Arrange the data below as a Markdown table with two columns, No. and Line, giving each line of text its own numbered row and leaving out blank lines.

■ WORKING DATA:
════════════════

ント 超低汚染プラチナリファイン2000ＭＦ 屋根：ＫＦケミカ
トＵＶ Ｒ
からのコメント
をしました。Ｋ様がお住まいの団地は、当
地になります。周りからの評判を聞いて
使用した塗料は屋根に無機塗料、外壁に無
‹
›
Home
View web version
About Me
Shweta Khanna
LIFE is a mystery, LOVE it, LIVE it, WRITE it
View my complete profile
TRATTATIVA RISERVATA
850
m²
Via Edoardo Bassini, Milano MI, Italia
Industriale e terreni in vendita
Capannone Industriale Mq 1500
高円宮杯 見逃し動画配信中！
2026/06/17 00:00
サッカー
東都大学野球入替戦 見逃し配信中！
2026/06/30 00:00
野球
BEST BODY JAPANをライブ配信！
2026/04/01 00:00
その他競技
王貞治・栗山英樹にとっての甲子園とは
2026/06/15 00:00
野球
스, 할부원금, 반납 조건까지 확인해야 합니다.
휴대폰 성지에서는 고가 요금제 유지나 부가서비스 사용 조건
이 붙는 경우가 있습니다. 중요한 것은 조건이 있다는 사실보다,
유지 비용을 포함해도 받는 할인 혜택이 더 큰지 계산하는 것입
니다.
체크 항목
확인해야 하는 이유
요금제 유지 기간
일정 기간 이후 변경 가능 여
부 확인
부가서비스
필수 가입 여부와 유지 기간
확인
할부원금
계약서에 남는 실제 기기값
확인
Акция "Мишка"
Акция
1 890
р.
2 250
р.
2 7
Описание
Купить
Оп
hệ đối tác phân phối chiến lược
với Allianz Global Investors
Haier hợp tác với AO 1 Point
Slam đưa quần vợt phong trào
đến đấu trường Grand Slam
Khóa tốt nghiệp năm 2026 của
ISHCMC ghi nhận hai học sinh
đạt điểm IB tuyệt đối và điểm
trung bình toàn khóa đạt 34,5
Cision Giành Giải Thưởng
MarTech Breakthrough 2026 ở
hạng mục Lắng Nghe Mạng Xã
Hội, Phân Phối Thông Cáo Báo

════════════════

■ RESULT OF THE TASK:
| No. | Line |
|---|---|
| 1 | ント 超低汚染プラチナリファイン2000ＭＦ 屋根：ＫＦケミカ |
| 2 | トＵＶ Ｒ |
| 3 | からのコメント |
| 4 | をしました。Ｋ様がお住まいの団地は、当 |
| 5 | 地になります。周りからの評判を聞いて |
| 6 | 使用した塗料は屋根に無機塗料、外壁に無 |
| 7 | ‹ |
| 8 | › |
| 9 | Home |
| 10 | View web version |
| 11 | About Me |
| 12 | Shweta Khanna |
| 13 | LIFE is a mystery, LOVE it, LIVE it, WRITE it |
| 14 | View my complete profile |
| 15 | TRATTATIVA RISERVATA |
| 16 | 850 |
| 17 | m² |
| 18 | Via Edoardo Bassini, Milano MI, Italia |
| 19 | Industriale e terreni in vendita |
| 20 | Capannone Industriale Mq 1500 |
| 21 | 高円宮杯 見逃し動画配信中！ |
| 22 | 2026/06/17 00:00 |
| 23 | サッカー |
| 24 | 東都大学野球入替戦 見逃し配信中！ |
| 25 | 2026/06/30 00:00 |
| 26 | 野球 |
| 27 | BEST BODY JAPANをライブ配信！ |
| 28 | 2026/04/01 00:00 |
| 29 | その他競技 |
| 30 | 王貞治・栗山英樹にとっての甲子園とは |
| 31 | 2026/06/15 00:00 |
| 32 | 野球 |
| 33 | 스, 할부원금, 반납 조건까지 확인해야 합니다. |
| 34 | 휴대폰 성지에서는 고가 요금제 유지나 부가서비스 사용 조건 |
| 35 | 이 붙는 경우가 있습니다. 중요한 것은 조건이 있다는 사실보다, |
| 36 | 유지 비용을 포함해도 받는 할인 혜택이 더 큰지 계산하는 것입 |
| 37 | 니다. |
| 38 | 체크 항목 |
| 39 | 확인해야 하는 이유 |
| 40 | 요금제 유지 기간 |
| 41 | 일정 기간 이후 변경 가능 여 |
| 42 | 부 확인 |
| 43 | 부가서비스 |
| 44 | 필수 가입 여부와 유지 기간 |
| 45 | 확인 |
| 46 | 할부원금 |
| 47 | 계약서에 남는 실제 기기값 |
| 48 | 확인 |
| 49 | Акция "Мишка" |
| 50 | Акция |
| 51 | 1 890 |
| 52 | р. |
| 53 | 2 250 |
| 54 | р. |
| 55 | 2 7 |
| 56 | Описание |
| 57 | Купить |
| 58 | Оп |
| 59 | hệ đối tác phân phối chiến lược |
| 60 | với Allianz Global Investors |
| 61 | Haier hợp tác với AO 1 Point |
| 62 | Slam đưa quần vợt phong trào |
| 63 | đến đấu trường Grand Slam |
| 64 | Khóa tốt nghiệp năm 2026 của |
| 65 | ISHCMC ghi nhận hai học sinh |
| 66 | đạt điểm IB tuyệt đối và điểm |
| 67 | trung bình toàn khóa đạt 34,5 |
| 68 | Cision Giành Giải Thưởng |
| 69 | MarTech Breakthrough 2026 ở |
| 70 | hạng mục Lắng Nghe Mạng Xã |
| 71 | Hội, Phân Phối Thông Cáo Báo |